Bronson didn’t call me immediately. He delayed one day. He didn’t want to get mixed up in a police investigation. But Irma nagged at his conscience and finally induced the baker to dial the Moreland. By then I was dubious of anyone claiming to have found Ed’s watch. I had examined and rejected five fake watches so far. For future claimants, I had memorized a little speech.

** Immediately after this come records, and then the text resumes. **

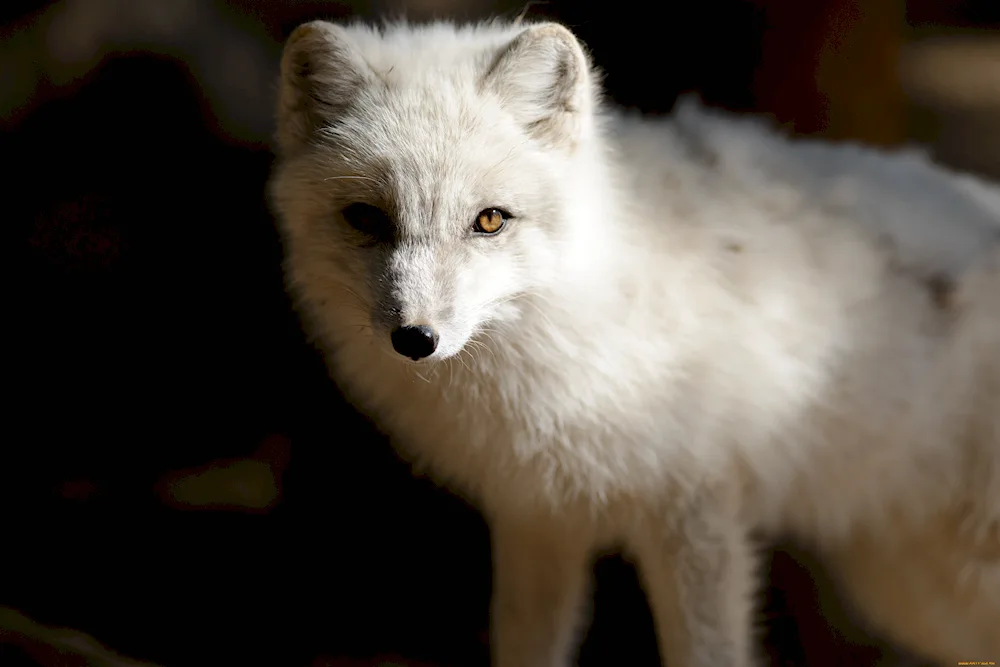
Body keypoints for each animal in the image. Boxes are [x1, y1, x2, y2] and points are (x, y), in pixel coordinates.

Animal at [268, 17, 1000, 667]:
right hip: (913, 590)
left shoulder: (695, 516)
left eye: (489, 221)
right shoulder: (537, 517)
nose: (415, 338)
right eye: (367, 219)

“I’m grateful for your information,” I told Bronson. “I hope you won’t mind. But before I pay the reward, I’d like you to take a polygraph test, at your convenience and at my expense. You’ll be asked only one question. Specifically, did you or anyone you know scratch my brother’s name in that watch?”
“You’ve got some nerve!” Bronson hollered. “We found the watch months ago. And I can produce at least fifty people who’ll remember seeing the sign I put up seeking the owner!”
Just barely, I persuaded Bronson not to hang up before giving me his name. The lie test proved unnecessary. One look, and I knew the watch had been Ed’s. I noted a slight chip on the crystal. I recalled that I’d put it there myself when I accidentally knocked the watch off a table. Kurt Bronson got his hundred dollars. But although payment of the reward was covered in the newspapers, three more people tried to sell me watches during the remainder of the week.